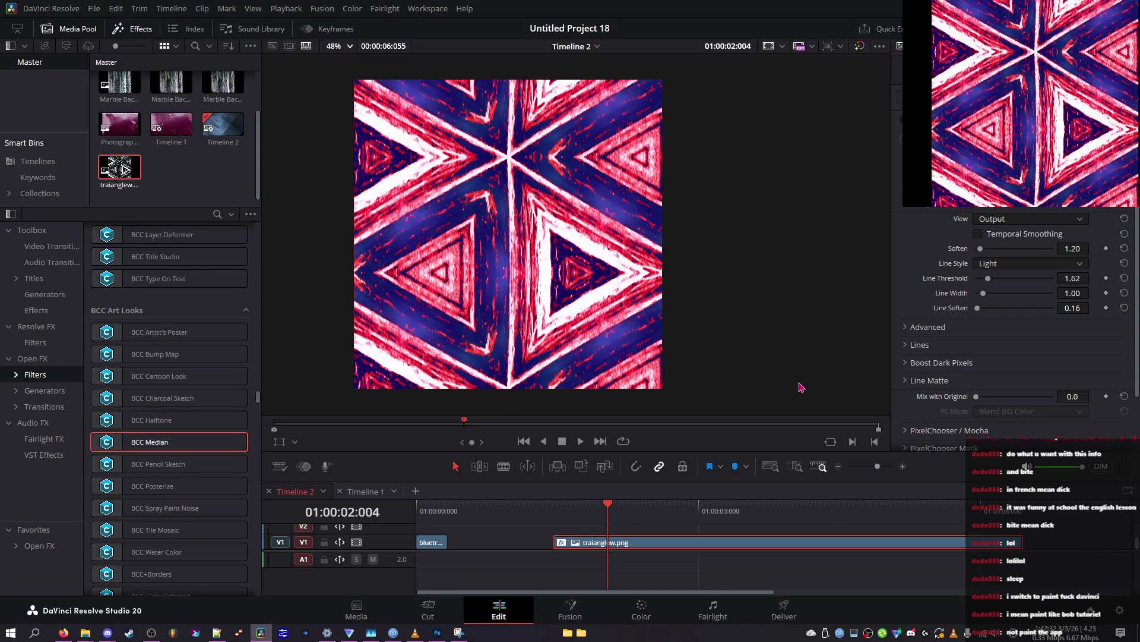
left_click(643, 528)
key("ctrl+z")
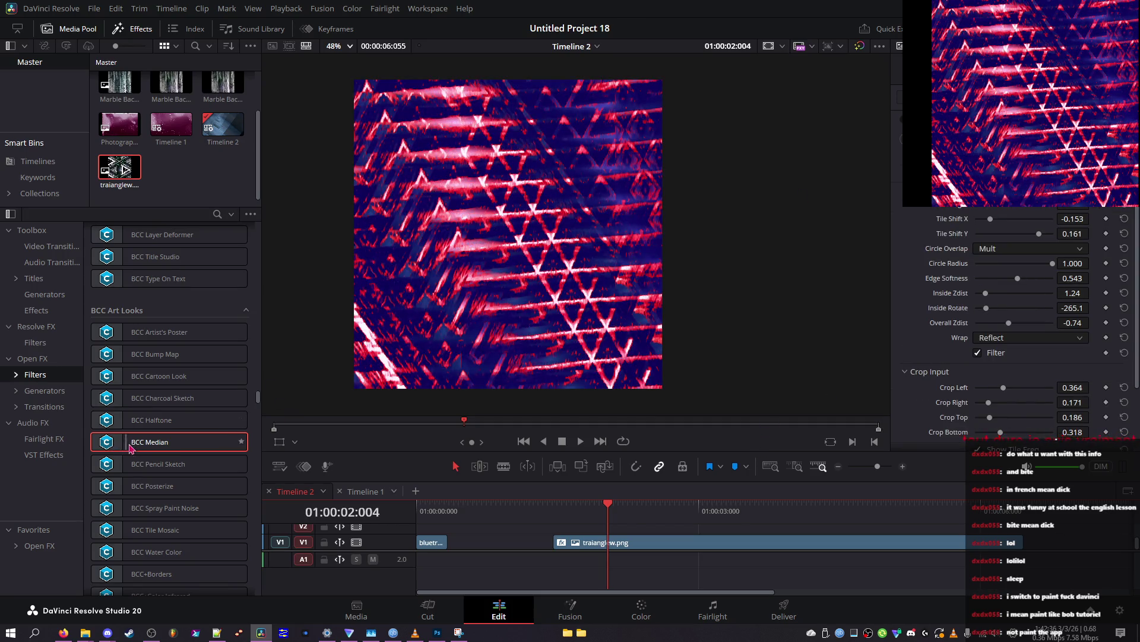
scroll(124, 421, "down", 10)
scroll(900, 379, "down", 3)
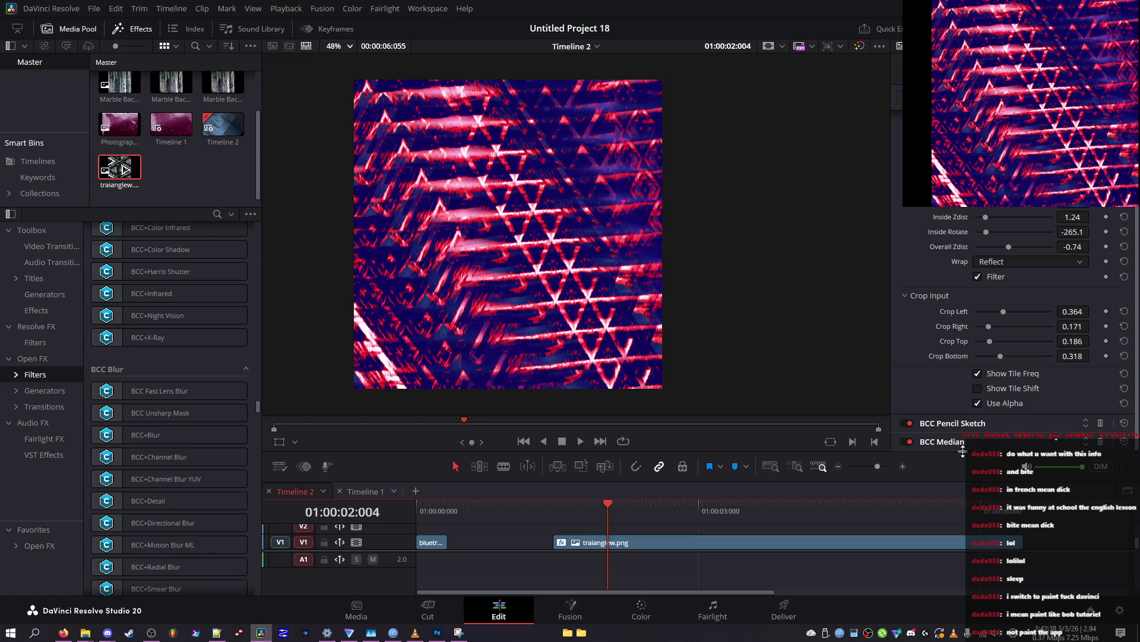
left_click(942, 441)
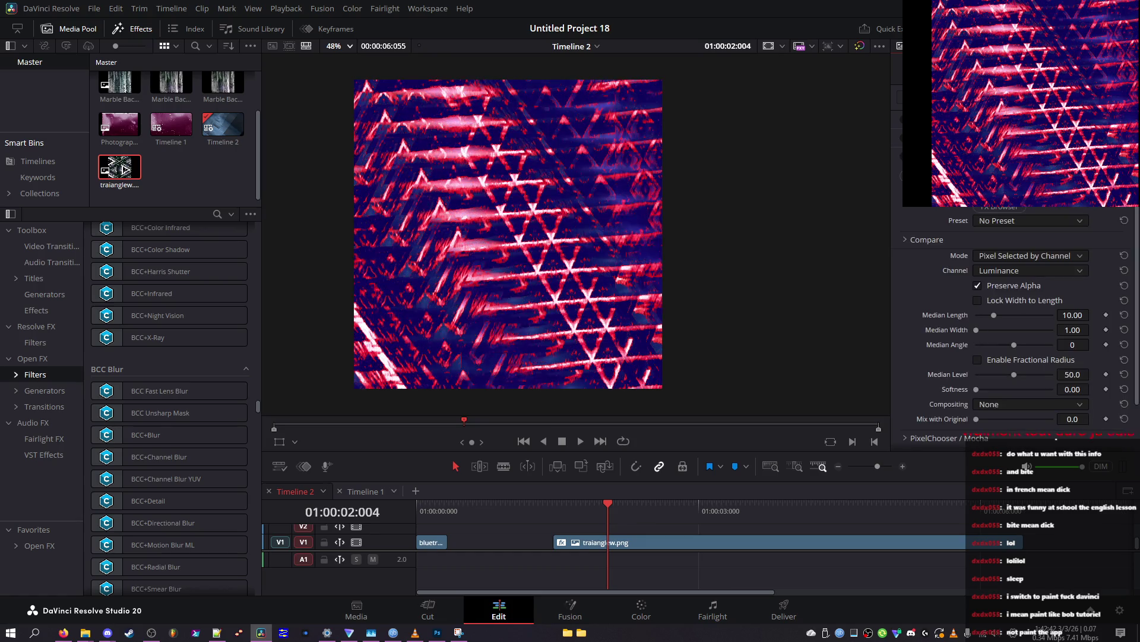
Step: Try the angled_stroke2 Median preset, then scroll the preset list back to Default2.bsp
left_click(996, 221)
left_click(1004, 302)
scroll(1018, 227, "down", 3)
scroll(1018, 227, "down", 3)
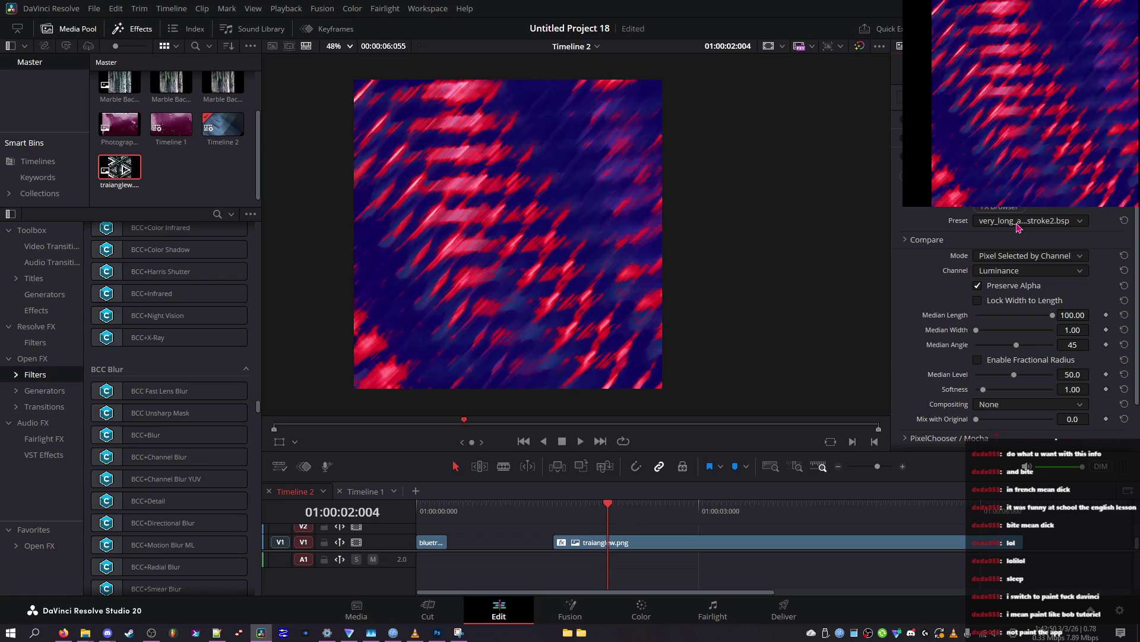
scroll(1019, 227, "up", 2)
scroll(1018, 227, "down", 2)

# # # # # # #

_YOUR INSTRUCTIONS_
Return the full listing above verbatim, please, but without its images.

_EXERCISE RESULT_
left_click(643, 528)
key("ctrl+z")
scroll(124, 421, "down", 10)
scroll(900, 379, "down", 3)
left_click(942, 441)
Step: Try the angled_stroke2 Median preset, then scroll the preset list back to Default2.bsp
left_click(996, 221)
left_click(1004, 302)
scroll(1018, 227, "down", 3)
scroll(1018, 227, "down", 3)
scroll(1019, 227, "up", 2)
scroll(1018, 227, "down", 2)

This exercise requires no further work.